Checking the assembly https://godbolt.org/g/nPE9Dt, it seems to use CAS (with the disclaimer my atomic and assembly knowledge is severely limited so my comments are likely incorrect):
mov rax, qword ptr [rdi]
mov rdi, qword ptr [rax + 8*rcx]
mov rax, qword ptr [rax + 8*rcx + 8]
cmp rdi, rax
jge .LBB0_6
mov rcx, qword ptr [rsi]
.LBB0_2: # =>This Inner Loop Header: Depth=1
cmp qword ptr [rcx + 8*rdi], r8
je .LBB0_3
inc rdi
cmp rdi, rax
jl .LBB0_2
jmp .LBB0_6
#### Interesting stuff happens from here onwards
.LBB0_3:
mov rcx, qword ptr [rdx] # Load values pointer into register
mov rax, qword ptr [rcx + 8*rdi] # Offset to value[i]
.LBB0_4: # =>This Inner Loop Header: Depth=1
movq xmm1, rax # Move value into floating point register
addsd xmm1, xmm0 # Add function arg to the value from the vector<double>
movq rdx, xmm1 # Move result to register
lock # x86 lock
cmpxchg qword ptr [rcx + 8*rdi], rdx # Compare exchange on the value in the vector
jne .LBB0_4 # If failed, go back to the top and try again
.LBB0_6:
ret
Is this possible to do using C++ atomics?

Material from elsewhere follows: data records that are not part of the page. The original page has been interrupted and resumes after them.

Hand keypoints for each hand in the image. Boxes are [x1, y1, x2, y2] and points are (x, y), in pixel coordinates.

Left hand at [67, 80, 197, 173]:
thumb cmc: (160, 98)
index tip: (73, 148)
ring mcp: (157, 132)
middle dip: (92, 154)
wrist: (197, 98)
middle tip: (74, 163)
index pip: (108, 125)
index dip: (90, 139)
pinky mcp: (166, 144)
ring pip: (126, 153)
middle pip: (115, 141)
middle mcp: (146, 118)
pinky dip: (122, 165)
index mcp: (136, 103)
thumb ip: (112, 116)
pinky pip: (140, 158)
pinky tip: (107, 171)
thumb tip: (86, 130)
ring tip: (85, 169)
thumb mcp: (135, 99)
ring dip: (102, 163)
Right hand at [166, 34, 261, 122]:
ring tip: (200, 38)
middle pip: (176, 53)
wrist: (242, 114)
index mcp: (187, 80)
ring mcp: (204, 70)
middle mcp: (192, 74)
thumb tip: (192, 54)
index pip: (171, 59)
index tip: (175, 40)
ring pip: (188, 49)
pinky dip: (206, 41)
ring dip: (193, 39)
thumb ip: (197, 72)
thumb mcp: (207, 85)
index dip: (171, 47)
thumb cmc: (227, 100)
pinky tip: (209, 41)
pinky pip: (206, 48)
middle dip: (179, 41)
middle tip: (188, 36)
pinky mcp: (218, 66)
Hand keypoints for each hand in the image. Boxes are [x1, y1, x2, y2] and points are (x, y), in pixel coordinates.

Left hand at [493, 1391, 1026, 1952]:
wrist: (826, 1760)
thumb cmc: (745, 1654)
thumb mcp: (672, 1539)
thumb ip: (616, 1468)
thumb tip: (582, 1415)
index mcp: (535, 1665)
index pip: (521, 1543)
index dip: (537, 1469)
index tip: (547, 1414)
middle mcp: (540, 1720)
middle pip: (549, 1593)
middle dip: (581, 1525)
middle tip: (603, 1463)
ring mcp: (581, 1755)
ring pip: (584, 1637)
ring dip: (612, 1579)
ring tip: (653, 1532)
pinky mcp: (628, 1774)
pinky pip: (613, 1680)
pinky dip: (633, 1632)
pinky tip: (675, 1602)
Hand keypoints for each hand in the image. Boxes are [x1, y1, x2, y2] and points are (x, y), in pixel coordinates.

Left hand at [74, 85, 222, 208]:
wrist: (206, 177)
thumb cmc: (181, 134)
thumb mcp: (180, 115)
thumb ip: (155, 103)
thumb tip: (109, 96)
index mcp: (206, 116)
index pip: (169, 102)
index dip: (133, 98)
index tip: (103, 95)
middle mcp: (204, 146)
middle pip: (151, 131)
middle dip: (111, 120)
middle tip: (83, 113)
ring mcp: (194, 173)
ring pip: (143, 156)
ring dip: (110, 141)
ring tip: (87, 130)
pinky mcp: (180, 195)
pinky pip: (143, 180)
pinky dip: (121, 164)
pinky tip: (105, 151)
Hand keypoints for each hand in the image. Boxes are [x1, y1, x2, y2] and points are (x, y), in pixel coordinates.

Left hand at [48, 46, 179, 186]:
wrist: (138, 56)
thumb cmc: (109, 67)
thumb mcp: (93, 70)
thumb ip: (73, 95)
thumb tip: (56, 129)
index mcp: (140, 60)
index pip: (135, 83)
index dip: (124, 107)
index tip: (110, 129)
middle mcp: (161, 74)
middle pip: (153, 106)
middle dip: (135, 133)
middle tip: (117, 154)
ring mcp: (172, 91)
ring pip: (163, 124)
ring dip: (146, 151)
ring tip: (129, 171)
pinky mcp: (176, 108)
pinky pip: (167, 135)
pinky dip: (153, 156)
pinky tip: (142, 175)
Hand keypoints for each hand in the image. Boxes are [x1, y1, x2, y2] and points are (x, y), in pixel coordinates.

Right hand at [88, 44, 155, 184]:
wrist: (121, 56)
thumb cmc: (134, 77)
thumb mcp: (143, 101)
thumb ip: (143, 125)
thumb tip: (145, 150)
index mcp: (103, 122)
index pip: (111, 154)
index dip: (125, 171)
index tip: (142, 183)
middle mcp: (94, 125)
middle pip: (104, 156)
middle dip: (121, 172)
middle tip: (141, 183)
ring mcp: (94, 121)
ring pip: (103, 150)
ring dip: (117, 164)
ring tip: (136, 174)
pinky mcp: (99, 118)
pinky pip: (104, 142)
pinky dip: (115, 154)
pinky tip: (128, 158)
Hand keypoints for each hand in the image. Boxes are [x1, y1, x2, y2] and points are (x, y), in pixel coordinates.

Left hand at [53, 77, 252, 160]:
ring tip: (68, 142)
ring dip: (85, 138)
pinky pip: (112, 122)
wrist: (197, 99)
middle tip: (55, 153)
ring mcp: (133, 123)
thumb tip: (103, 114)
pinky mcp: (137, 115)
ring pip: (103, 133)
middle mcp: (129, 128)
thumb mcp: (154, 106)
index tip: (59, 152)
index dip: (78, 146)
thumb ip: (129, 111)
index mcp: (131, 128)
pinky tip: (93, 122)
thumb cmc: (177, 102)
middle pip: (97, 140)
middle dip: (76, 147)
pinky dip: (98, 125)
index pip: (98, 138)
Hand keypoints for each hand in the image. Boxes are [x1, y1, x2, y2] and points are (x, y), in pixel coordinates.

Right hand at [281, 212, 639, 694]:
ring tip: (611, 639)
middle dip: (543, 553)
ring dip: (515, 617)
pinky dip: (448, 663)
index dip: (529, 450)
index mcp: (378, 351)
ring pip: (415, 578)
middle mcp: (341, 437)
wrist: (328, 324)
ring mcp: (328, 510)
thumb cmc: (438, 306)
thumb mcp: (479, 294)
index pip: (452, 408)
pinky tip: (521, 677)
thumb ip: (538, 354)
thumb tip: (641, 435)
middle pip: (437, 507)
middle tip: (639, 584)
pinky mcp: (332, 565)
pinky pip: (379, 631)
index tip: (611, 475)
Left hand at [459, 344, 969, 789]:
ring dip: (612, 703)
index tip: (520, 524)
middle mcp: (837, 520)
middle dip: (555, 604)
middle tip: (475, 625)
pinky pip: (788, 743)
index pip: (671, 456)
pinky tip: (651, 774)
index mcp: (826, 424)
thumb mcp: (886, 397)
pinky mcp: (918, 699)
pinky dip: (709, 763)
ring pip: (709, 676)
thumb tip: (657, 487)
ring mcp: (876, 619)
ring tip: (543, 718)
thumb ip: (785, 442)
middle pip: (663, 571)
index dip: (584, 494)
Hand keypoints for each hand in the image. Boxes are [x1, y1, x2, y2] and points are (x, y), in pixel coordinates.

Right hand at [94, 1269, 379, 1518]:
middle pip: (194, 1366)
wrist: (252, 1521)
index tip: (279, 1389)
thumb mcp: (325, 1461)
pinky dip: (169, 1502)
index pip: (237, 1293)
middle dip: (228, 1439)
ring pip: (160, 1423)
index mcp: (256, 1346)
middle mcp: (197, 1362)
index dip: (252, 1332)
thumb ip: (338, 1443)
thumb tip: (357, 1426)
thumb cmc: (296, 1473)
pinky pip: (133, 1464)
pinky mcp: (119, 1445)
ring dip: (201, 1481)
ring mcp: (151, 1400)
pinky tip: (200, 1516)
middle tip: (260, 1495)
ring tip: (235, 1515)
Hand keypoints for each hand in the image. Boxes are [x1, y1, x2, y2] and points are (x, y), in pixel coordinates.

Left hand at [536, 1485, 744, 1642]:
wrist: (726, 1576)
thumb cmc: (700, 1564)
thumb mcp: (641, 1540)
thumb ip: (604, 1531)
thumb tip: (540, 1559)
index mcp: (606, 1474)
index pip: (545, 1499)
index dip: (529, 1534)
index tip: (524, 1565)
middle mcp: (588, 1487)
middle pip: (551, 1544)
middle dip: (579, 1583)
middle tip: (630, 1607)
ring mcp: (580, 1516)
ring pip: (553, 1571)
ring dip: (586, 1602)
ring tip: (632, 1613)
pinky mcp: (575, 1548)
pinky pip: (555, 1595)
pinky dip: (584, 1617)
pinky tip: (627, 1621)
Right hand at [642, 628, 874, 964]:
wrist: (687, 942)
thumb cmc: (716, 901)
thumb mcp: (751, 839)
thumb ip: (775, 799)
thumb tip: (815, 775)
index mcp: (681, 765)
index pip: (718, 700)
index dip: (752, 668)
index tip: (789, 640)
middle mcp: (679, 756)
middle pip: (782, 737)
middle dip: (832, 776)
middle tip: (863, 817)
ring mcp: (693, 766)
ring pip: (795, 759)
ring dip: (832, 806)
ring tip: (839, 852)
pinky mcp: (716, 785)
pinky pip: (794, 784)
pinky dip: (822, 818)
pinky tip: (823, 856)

The examples I've seen only use std::atomic<double> value{}
and nothing in the context of accessing a value through a pointer.
You can create a std::vector<std::atomic<double>>
but you cannot change its size.
The first thing I'd do is get gsl::span
or write my own variant. Then gsl::span<std::atomic<double>>
is a better model for values
than std::vector<std::atomic<double>>
.
Once we have done that, simply remove the #pragma omp atomic
and your code is atomic in c++20. In c++17 and before you have to manually implement +=
.
double old = values[i];
while(!values[i].compare_exchange_weak(old, old+value))
{}
Clang 5 generates:
omp_atomic_add(std::vector<long, std::allocator<long> > const&, std::vector<long, std::allocator<long> > const&, std::vector<std::atomic<double>, std::allocator<std::atomic<double> > >&, unsigned long, unsigned long, double): # @omp_atomic_add(std::vector<long, std::allocator<long> > const&, std::vector<long, std::allocator<long> > const&, std::vector<std::atomic<double>, std::allocator<std::atomic<double> > >&, unsigned long, unsigned long, double)
mov rax, qword ptr [rdi]
mov rdi, qword ptr [rax + 8*rcx]
mov rax, qword ptr [rax + 8*rcx + 8]
cmp rdi, rax
jge .LBB0_6
mov rcx, qword ptr [rsi]
.LBB0_2: # =>This Inner Loop Header: Depth=1
cmp qword ptr [rcx + 8*rdi], r8
je .LBB0_3
inc rdi
cmp rdi, rax
jl .LBB0_2
jmp .LBB0_6
.LBB0_3:
mov rax, qword ptr [rdx]
mov rax, qword ptr [rax + 8*rdi]
.LBB0_4: # =>This Inner Loop Header: Depth=1
mov rcx, qword ptr [rdx]
movq xmm1, rax
addsd xmm1, xmm0
movq rsi, xmm1
lock
cmpxchg qword ptr [rcx + 8*rdi], rsi
jne .LBB0_4
.LBB0_6:
ret
which seems identical to my casual glance.
There is a proposal for atomic_view
that lets you manipulate a non-atomic value through an atomic view. In general, C++ only lets you operate atomically on atomic data.